Choose Standard Package (25 µm pitch, up to 16 GB/s/mm) if your die-to-die bandwidth requirement is modest and you want to use conventional organic substrate packaging with mature supply chains. Choose Advanced Package (≤10 µm pitch, up to 94 GB/s/mm) if you need the highest possible bandwidth density — typically for AI/HPC accelerators, on-package DRAM-like memory chiplets, or CPU core clusters that need near-HBM bandwidth without an external memory slot. Advanced packaging requires silicon interposers (TSMC CoWoS), Intel EMIB, or hybrid bonding (TSMC SoIC), which adds cost and process complexity.

No. UCIe is a physical die-to-die transport, not a protocol. It carries PCIe and CXL traffic on top of its physical layer. Think of UCIe as defining the cable and connector, while PCIe/CXL are the communication protocol spoken over that cable. PCIe continues to be used for chip-to-board connections (slots, M.2, etc.); UCIe extends PCIe semantics to chip-to-chip within a package.
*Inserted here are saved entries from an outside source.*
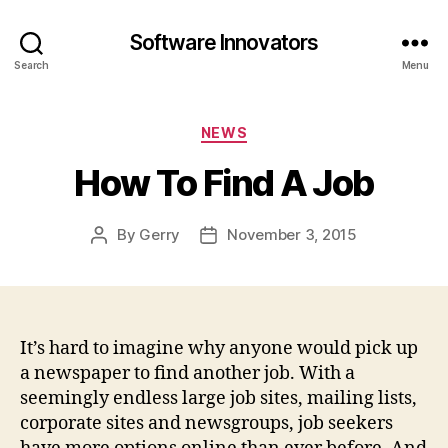
Software Innovators
Search
Menu
Categories
NEWS
How To Find A Job
By
Gerry
November 3, 2015
Post
Post
author
date
It’s hard to imagine why anyone would pick up
a newspaper to find another job. With a
seemingly endless large job sites, mailing lists,
corporate sites and newsgroups, job seekers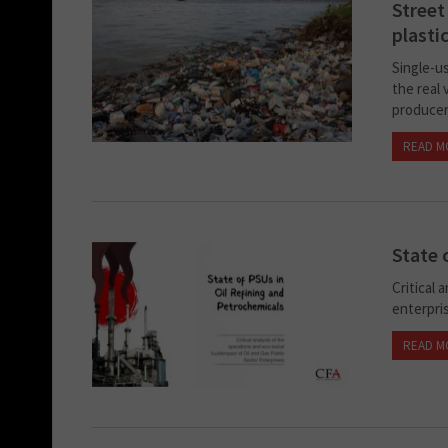
Street
plasti
Single-us
the real 
producer
READ M
State 
Critical 
enterpri
READ M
Lane Repair is a UCIe link training feature that allows the D2D Adapter to identify defective bump lanes (due to micro-bump defects at tight pitches in advanced packaging) and remap those lanes around the fault during initialization. This is critical for advanced packaging at 10 µm pitch where individual bump yield is a real concern. By tolerating a small number of defective bumps in firmware, Lane Repair significantly improves overall chiplet assembly yield.

HBM is a stacked DRAM standard (JEDEC) with a very wide parallel interface (1024 bits per stack) designed specifically for high-bandwidth memory access. UCIe is a general-purpose die-to-die interface that can carry any protocol including PCIe and CXL. They are complementary: an AI accelerator chiplet might connect to its compute partner via UCIe (carrying CXL) and to HBM memory dies via the HBM interface simultaneously — different interfaces for different roles on the same package.

FDI stands for Flit-aware DIE Interface. It is the standardized logical boundary between the Protocol Layer and the Die-to-Die Adapter in UCIe. FDI carries protocol flits (fixed-size data units used by PCIe 6.0 and CXL 3.0) and link management control signals between the two layers. Because FDI is standardized, a company can independently source a PCIe 6 Protocol Layer IP core from one vendor and a UCIe D2D Adapter IP from another vendor, and they will interoperate via FDI without custom integration work.